Heat guard Dwyane Wade played nearly 35 minutes Sunday night, the second game of back-to-back contests for Miami.
Steve Mitchell/Steve Mitchell-USA TODAY Sports
MIAMI — Dwyane Wade expected to experience some unpleasantness by playing both ends of back-to-back games during the weekend.
The Miami Heat star hadn’t competed on consecutive nights since mid-November, when he competed just 22 minutes on the back end and missed the following two games.
Asked what he wanted to see from himself physically by playing against the Toronto Raptors on Sunday night, Wade said it was a test.
"To be able to see if I could play with a lot of discomfort," Wade said. "I know I can with some discomfort. (I wanted to see) if I was going to be able to move the way I wanted to move, knowing we were playing a team with young, athletic guys and a team that gets up and down some.
"Watching (the Raptors), they’re a team that runs a lot of different sets. You gotta have legs, you gotta be able to chase these guys. I just wanted to make sure I was able to do that and I felt like I did. It was a good first back to back for me."
Wade scored 14 points in nearly 35 minutes to help the Heat defeat the Raptors 102-97. That followed his 20-point effort in a win at Orlando on Saturday night.
Even Heat teammates weren’t sure Wade would play against Toronto.
"It was awesome. It surprised me," center Chris Bosh said. "It was good to see him out there. That’s the part of it you have to shock your body — the back to backs are tough and it’s good to have that mental exercise to have to push your body through that.
"Especially coming in and playing at 6 o’clock after playing at 7 o’clock (at Orlando)."
Wade played a combined 70:38 in the two games and was active throughout Sunday’s game.
"It says he’s feeling good, definitely getting back into the rhythm where he wants to play, where he feels comfortable," said forward Michael Beasley, who scored 17 points off the bench.
"He’s dealing with something that’s not easy to deal with. It’s definitely a good sign and it definitely makes us feel good that he’s able to play back-to-back."
Wade said he arrived at AmericanAirlines Arena on Sunday expecting to play, but "I wanted to go through the proper channels, do all the things I needed to do to prepare."

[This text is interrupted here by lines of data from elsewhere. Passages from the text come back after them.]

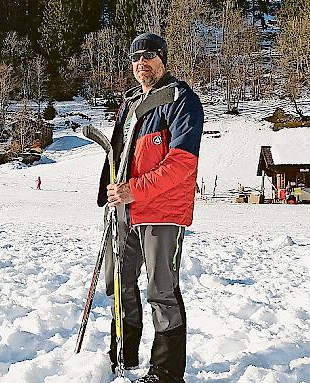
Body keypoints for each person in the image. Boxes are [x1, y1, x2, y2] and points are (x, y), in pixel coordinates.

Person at [98, 32, 203, 383]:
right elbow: (119, 156)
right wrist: (112, 195)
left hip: (162, 211)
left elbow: (182, 164)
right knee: (119, 283)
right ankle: (124, 355)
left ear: (163, 58)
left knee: (161, 289)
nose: (141, 63)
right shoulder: (130, 105)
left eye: (149, 56)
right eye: (135, 58)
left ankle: (166, 372)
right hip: (125, 211)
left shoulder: (181, 100)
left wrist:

Often during pregame media sessions this season, Erik Spoelstra has been asked about Wade’s availability. And often, the Heat coach’s response is similar to Sunday’s.

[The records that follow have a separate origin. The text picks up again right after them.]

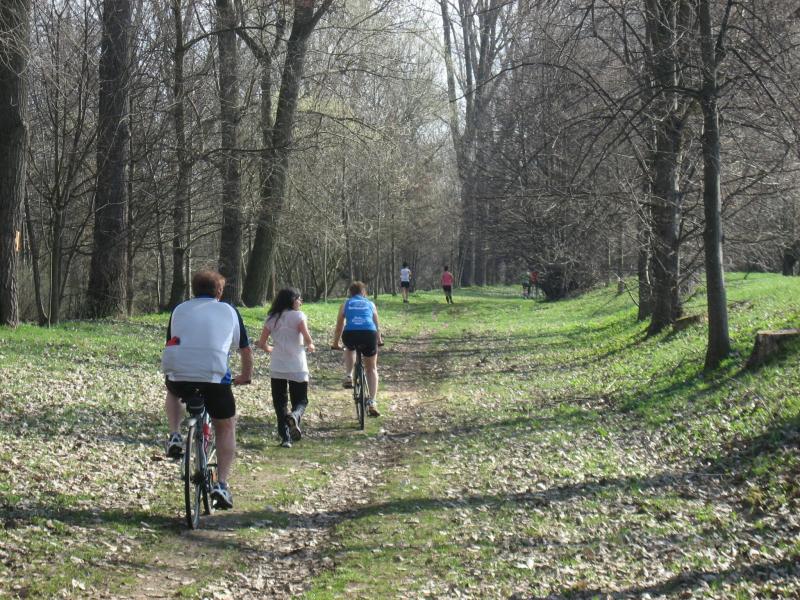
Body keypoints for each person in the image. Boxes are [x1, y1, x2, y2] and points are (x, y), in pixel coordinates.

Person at [161, 269, 253, 510]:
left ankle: (174, 434)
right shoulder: (228, 311)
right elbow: (244, 349)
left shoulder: (179, 309)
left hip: (179, 374)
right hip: (214, 377)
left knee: (172, 390)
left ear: (194, 290)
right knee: (226, 425)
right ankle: (221, 484)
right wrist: (246, 376)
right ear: (219, 291)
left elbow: (172, 341)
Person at [255, 288, 315, 449]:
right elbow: (307, 337)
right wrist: (310, 345)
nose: (300, 302)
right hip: (297, 365)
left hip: (277, 366)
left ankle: (285, 438)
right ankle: (294, 416)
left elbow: (262, 343)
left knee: (280, 403)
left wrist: (269, 349)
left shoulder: (272, 318)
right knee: (301, 400)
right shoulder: (298, 316)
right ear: (292, 300)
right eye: (299, 299)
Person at [331, 281, 384, 417]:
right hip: (369, 334)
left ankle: (349, 375)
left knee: (349, 348)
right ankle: (372, 401)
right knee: (371, 368)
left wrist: (335, 343)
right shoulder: (370, 304)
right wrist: (379, 340)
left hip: (351, 334)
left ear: (350, 293)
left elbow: (339, 327)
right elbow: (376, 325)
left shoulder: (345, 304)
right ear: (364, 292)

"Dwyane is still going through the process right now of warming up and seeing how he’s feeling," Spoelstra said.
"His legs were live and he had to make some defensive plays in the end, even if he wasn’t able to get the ball to drop in the fourth quarter," said Spoelstra, who reiterated Wade’s availability remained a day-to-day situation.
Wade did not seem concerned about scoring nearly six points below his average on a night LeBron James had 30 points.
"LeBron had it going, I was just trying to make plays," said Wade, who had nine rebounds. "It wasn’t a big offensive night for me, but I focused on doing other things."
It has been six months since Wade underwent OssaTron treatment (shockwave) on his right knee during the summer. That was nearly five years after having the procedure done on his left knee.
The perennial All-Star said Monday would be a big day, one to enjoy some rest and get treatment in an attempt to play three games in four nights when New Orleans visits on Tuesday night.
"I will continue to take things day by day," Wade said.
Nevertheless, that Wade played significant minutes in two straight games appeared to be a huge positive for a team seeking to three-peat as NBA champion.
"It was good for him and it was good for us for him to continue to get rhythm," Bosh said. "And I think us continuing to try to put this thing together and making sure we’re going up, taking steps forward instead of back, we’re going to need everybody playing at their best."